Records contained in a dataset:
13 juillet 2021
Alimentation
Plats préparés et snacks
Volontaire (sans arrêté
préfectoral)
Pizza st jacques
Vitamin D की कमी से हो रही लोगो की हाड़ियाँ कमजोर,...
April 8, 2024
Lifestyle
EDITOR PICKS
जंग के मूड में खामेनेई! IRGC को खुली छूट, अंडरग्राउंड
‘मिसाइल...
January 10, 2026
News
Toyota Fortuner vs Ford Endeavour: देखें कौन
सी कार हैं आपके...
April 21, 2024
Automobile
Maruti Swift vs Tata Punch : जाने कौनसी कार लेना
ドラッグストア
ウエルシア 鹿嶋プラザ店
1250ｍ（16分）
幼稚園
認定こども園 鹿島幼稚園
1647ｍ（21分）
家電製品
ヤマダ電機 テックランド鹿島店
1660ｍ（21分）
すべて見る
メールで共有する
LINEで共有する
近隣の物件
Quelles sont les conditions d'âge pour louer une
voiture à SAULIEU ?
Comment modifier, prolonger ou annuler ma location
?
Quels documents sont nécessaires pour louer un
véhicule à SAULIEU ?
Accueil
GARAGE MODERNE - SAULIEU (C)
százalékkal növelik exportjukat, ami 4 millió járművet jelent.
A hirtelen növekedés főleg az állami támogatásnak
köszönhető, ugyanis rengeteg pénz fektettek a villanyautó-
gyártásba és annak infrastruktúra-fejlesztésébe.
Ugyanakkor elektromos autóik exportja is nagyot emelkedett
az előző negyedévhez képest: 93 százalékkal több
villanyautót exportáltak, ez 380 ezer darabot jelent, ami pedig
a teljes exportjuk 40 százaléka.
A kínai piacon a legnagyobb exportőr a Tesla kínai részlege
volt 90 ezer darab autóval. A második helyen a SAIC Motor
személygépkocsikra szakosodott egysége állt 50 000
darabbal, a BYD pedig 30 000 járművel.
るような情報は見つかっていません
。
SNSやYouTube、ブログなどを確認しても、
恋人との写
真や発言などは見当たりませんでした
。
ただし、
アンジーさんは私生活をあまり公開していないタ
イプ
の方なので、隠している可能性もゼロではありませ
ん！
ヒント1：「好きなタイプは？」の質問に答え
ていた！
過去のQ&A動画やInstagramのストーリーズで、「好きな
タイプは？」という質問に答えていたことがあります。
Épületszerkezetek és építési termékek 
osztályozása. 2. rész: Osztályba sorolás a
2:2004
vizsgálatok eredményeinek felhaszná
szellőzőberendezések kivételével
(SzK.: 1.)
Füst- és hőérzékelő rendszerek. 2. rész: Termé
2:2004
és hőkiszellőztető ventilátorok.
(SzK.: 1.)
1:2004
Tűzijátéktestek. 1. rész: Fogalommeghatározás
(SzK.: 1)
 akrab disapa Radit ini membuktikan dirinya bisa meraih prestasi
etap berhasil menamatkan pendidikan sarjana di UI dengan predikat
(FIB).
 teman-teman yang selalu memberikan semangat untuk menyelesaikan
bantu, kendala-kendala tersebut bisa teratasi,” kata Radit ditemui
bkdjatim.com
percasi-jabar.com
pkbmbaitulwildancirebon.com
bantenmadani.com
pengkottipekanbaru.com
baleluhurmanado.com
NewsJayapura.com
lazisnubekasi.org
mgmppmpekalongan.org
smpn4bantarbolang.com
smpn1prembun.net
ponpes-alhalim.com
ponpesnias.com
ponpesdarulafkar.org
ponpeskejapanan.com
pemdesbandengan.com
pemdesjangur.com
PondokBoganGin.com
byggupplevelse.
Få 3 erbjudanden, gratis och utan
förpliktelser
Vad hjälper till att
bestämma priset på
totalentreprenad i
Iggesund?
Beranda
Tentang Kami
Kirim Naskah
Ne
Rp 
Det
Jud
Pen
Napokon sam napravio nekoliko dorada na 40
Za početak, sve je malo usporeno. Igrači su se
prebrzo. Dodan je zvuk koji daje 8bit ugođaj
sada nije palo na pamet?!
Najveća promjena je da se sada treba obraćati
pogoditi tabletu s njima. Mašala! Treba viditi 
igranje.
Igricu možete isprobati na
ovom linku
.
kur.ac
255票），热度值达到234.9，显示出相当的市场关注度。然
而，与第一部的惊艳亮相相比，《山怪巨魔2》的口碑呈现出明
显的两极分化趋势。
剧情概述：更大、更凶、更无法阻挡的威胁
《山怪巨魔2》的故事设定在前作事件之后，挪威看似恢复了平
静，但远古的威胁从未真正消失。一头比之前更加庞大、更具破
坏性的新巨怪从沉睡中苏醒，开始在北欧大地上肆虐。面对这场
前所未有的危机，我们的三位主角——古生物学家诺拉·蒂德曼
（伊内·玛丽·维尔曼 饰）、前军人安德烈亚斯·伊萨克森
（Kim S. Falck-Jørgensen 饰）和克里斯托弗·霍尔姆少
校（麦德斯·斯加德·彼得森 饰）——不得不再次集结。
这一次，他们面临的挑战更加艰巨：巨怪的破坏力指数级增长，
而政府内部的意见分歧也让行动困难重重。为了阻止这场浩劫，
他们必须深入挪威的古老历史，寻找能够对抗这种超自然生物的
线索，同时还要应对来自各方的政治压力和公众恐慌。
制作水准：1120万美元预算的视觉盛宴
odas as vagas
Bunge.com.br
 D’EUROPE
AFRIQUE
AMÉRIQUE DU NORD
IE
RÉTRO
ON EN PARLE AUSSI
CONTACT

WHAT THE TASK ASKS: All of the data above should be reproduced exactly, with nothing missing.

REPLY:
13 juillet 2021
Alimentation
Plats préparés et snacks
Volontaire (sans arrêté
préfectoral)
Pizza st jacques
Vitamin D की कमी से हो रही लोगो की हाड़ियाँ कमजोर,...
April 8, 2024
Lifestyle
EDITOR PICKS
जंग के मूड में खामेनेई! IRGC को खुली छूट, अंडरग्राउंड
‘मिसाइल...
January 10, 2026
News
Toyota Fortuner vs Ford Endeavour: देखें कौन
सी कार हैं आपके...
April 21, 2024
Automobile
Maruti Swift vs Tata Punch : जाने कौनसी कार लेना
ドラッグストア
ウエルシア 鹿嶋プラザ店
1250ｍ（16分）
幼稚園
認定こども園 鹿島幼稚園
1647ｍ（21分）
家電製品
ヤマダ電機 テックランド鹿島店
1660ｍ（21分）
すべて見る
メールで共有する
LINEで共有する
近隣の物件
Quelles sont les conditions d'âge pour louer une
voiture à SAULIEU ?
Comment modifier, prolonger ou annuler ma location
?
Quels documents sont nécessaires pour louer un
véhicule à SAULIEU ?
Accueil
GARAGE MODERNE - SAULIEU (C)
százalékkal növelik exportjukat, ami 4 millió járművet jelent.
A hirtelen növekedés főleg az állami támogatásnak
köszönhető, ugyanis rengeteg pénz fektettek a villanyautó-
gyártásba és annak infrastruktúra-fejlesztésébe.
Ugyanakkor elektromos autóik exportja is nagyot emelkedett
az előző negyedévhez képest: 93 százalékkal több
villanyautót exportáltak, ez 380 ezer darabot jelent, ami pedig
a teljes exportjuk 40 százaléka.
A kínai piacon a legnagyobb exportőr a Tesla kínai részlege
volt 90 ezer darab autóval. A második helyen a SAIC Motor
személygépkocsikra szakosodott egysége állt 50 000
darabbal, a BYD pedig 30 000 járművel.
るような情報は見つかっていません
。
SNSやYouTube、ブログなどを確認しても、
恋人との写
真や発言などは見当たりませんでした
。
ただし、
アンジーさんは私生活をあまり公開していないタ
イプ
の方なので、隠している可能性もゼロではありませ
ん！
ヒント1：「好きなタイプは？」の質問に答え
ていた！
過去のQ&A動画やInstagramのストーリーズで、「好きな
タイプは？」という質問に答えていたことがあります。
Épületszerkezetek és építési termékek 
osztályozása. 2. rész: Osztályba sorolás a
2:2004
vizsgálatok eredményeinek felhaszná
szellőzőberendezések kivételével
(SzK.: 1.)
Füst- és hőérzékelő rendszerek. 2. rész: Termé
2:2004
és hőkiszellőztető ventilátorok.
(SzK.: 1.)
1:2004
Tűzijátéktestek. 1. rész: Fogalommeghatározás
(SzK.: 1)
 akrab disapa Radit ini membuktikan dirinya bisa meraih prestasi
etap berhasil menamatkan pendidikan sarjana di UI dengan predikat
(FIB).
 teman-teman yang selalu memberikan semangat untuk menyelesaikan
bantu, kendala-kendala tersebut bisa teratasi,” kata Radit ditemui
bkdjatim.com
percasi-jabar.com
pkbmbaitulwildancirebon.com
bantenmadani.com
pengkottipekanbaru.com
baleluhurmanado.com
NewsJayapura.com
lazisnubekasi.org
mgmppmpekalongan.org
smpn4bantarbolang.com
smpn1prembun.net
ponpes-alhalim.com
ponpesnias.com
ponpesdarulafkar.org
ponpeskejapanan.com
pemdesbandengan.com
pemdesjangur.com
PondokBoganGin.com
byggupplevelse.
Få 3 erbjudanden, gratis och utan
förpliktelser
Vad hjälper till att
bestämma priset på
totalentreprenad i
Iggesund?
Beranda
Tentang Kami
Kirim Naskah
Ne
Rp 
Det
Jud
Pen
Napokon sam napravio nekoliko dorada na 40
Za početak, sve je malo usporeno. Igrači su se
prebrzo. Dodan je zvuk koji daje 8bit ugođaj
sada nije palo na pamet?!
Najveća promjena je da se sada treba obraćati
pogoditi tabletu s njima. Mašala! Treba viditi 
igranje.
Igricu možete isprobati na
ovom linku
.
kur.ac
255票），热度值达到234.9，显示出相当的市场关注度。然
而，与第一部的惊艳亮相相比，《山怪巨魔2》的口碑呈现出明
显的两极分化趋势。
剧情概述：更大、更凶、更无法阻挡的威胁
《山怪巨魔2》的故事设定在前作事件之后，挪威看似恢复了平
静，但远古的威胁从未真正消失。一头比之前更加庞大、更具破
坏性的新巨怪从沉睡中苏醒，开始在北欧大地上肆虐。面对这场
前所未有的危机，我们的三位主角——古生物学家诺拉·蒂德曼
（伊内·玛丽·维尔曼 饰）、前军人安德烈亚斯·伊萨克森
（Kim S. Falck-Jørgensen 饰）和克里斯托弗·霍尔姆少
校（麦德斯·斯加德·彼得森 饰）——不得不再次集结。
这一次，他们面临的挑战更加艰巨：巨怪的破坏力指数级增长，
而政府内部的意见分歧也让行动困难重重。为了阻止这场浩劫，
他们必须深入挪威的古老历史，寻找能够对抗这种超自然生物的
线索，同时还要应对来自各方的政治压力和公众恐慌。
制作水准：1120万美元预算的视觉盛宴
odas as vagas
Bunge.com.br
 D’EUROPE
AFRIQUE
AMÉRIQUE DU NORD
IE
RÉTRO
ON EN PARLE AUSSI
CONTACT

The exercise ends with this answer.